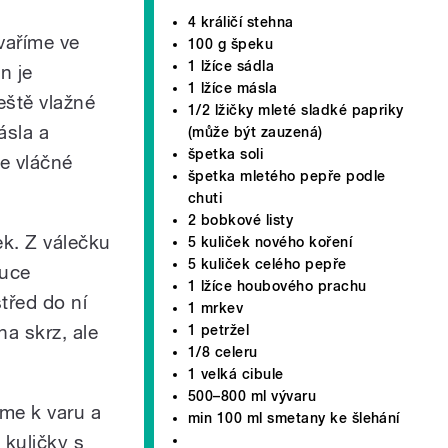
4 králičí stehna
vaříme ve
100 g špeku
1 lžíce sádla
n je
1 lžíce másla
eště vlažné
1/2 lžičky mleté sladké papriky
ásla a
(může být zauzená)
špetka soli
e vláčné
špetka mletého pepře podle
chuti
2 bobkové listy
ek. Z válečku
5 kuliček nového koření
5 kuliček celého pepře
ruce
1 lžíce houbového prachu
třed do ní
1 mrkev
a skrz, ale
1 petržel
1/8 celeru
1 velká cibule
500–800 ml vývaru
me k varu a
min 100 ml smetany ke šlehání
 kuličky s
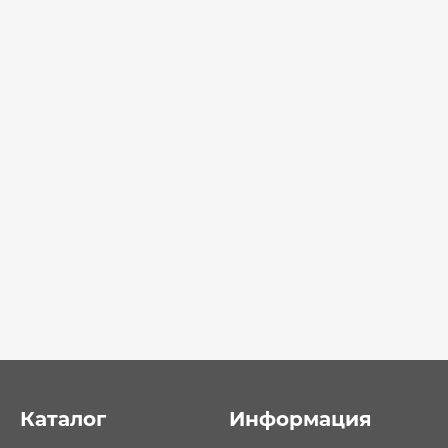
Каталог
Информация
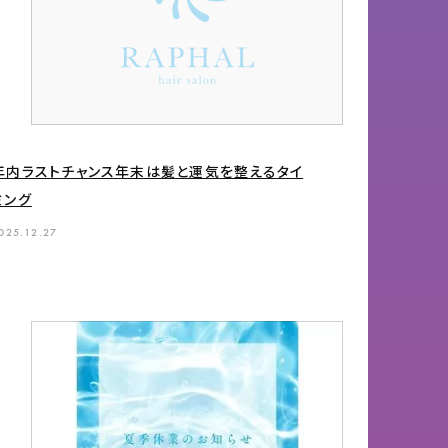
年内ラストチャンス年末は髪と運気を整えるタイ
ミング
025.12.27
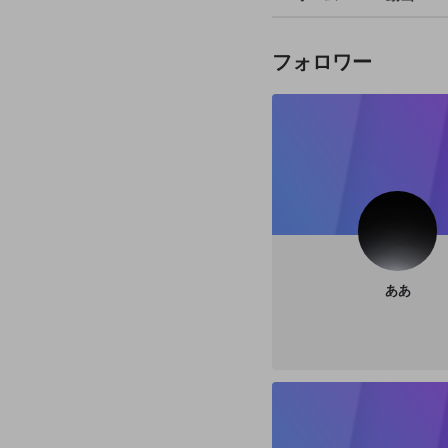
フォロワー
ああ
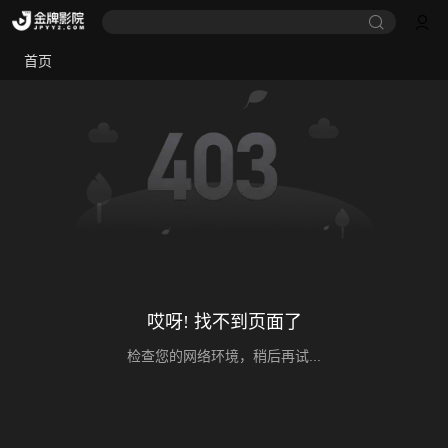
首页
哎呀! 找不到页面了
检查您的网络环境，稍后再试...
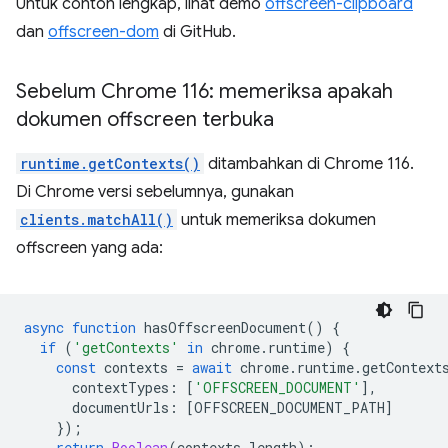
Untuk contoh lengkap, lihat demo
offscreen-clipboard
dan
offscreen-dom
di GitHub.
Sebelum Chrome 116: memeriksa apakah
dokumen offscreen terbuka
runtime.getContexts()
ditambahkan di Chrome 116.
Di Chrome versi sebelumnya, gunakan
clients.matchAll()
untuk memeriksa dokumen
offscreen yang ada:
async
function
hasOffscreenDocument
()
{
if
(
'getContexts'
in
chrome
.
runtime
)
{
const
contexts
=
await
chrome
.
runtime
.
getContext
contextTypes
:
[
'OFFSCREEN_DOCUMENT'
],
documentUrls
:
[
OFFSCREEN_DOCUMENT_PATH
]
});
return
Boolean
(
contexts
.
length
);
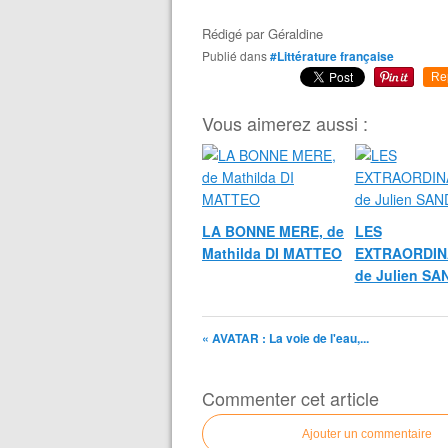
Rédigé par
Géraldine
Publié dans
#Littérature française
Re
Vous aimerez aussi :
LA BONNE MERE, de
LES
Mathilda DI MATTEO
EXTRAORDIN
de Julien S
« AVATAR : La voie de l'eau,...
Commenter cet article
Ajouter un commentaire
==========
- The problem: Write out the text of all the rows above again, swapping every "lžíce" for "polévková lžíce" and changing nothing else. Leave the pictures out.

- Final answer:
4 králičí stehna
vaříme ve
100 g špeku
1 polévková lžíce sádla
n je
1 polévková lžíce másla
eště vlažné
1/2 lžičky mleté sladké papriky
ásla a
(může být zauzená)
špetka soli
e vláčné
špetka mletého pepře podle
chuti
2 bobkové listy
ek. Z válečku
5 kuliček nového koření
5 kuliček celého pepře
ruce
1 polévková lžíce houbového prachu
třed do ní
1 mrkev
a skrz, ale
1 petržel
1/8 celeru
1 velká cibule
500–800 ml vývaru
me k varu a
min 100 ml smetany ke šlehání
 kuličky s
Каталог
Информация
年内ラストチャンス年末は髪と運気を整えるタイ
ミング
025.12.27
フォロワー
ああ
首页
哎呀! 找不到页面了
检查您的网络环境，稍后再试...
Untuk contoh lengkap, lihat demo
offscreen-clipboard
dan
offscreen-dom
di GitHub.
Sebelum Chrome 116: memeriksa apakah
dokumen offscreen terbuka
runtime.getContexts()
ditambahkan di Chrome 116.
Di Chrome versi sebelumnya, gunakan
clients.matchAll()
untuk memeriksa dokumen
offscreen yang ada:
async
function
hasOffscreenDocument
()
{
if
(
'getContexts'
in
chrome
.
runtime
)
{
const
contexts
=
await
chrome
.
runtime
.
getContext
contextTypes
:
[
'OFFSCREEN_DOCUMENT'
],
documentUrls
:
[
OFFSCREEN_DOCUMENT_PATH
]
});
return
Boolean
(
contexts
.
length
);
Rédigé par
Géraldine
Publié dans
#Littérature française
Re
Vous aimerez aussi :
LA BONNE MERE, de
LES
Mathilda DI MATTEO
EXTRAORDIN
de Julien S
« AVATAR : La voie de l'eau,...
Commenter cet article
Ajouter un commentaire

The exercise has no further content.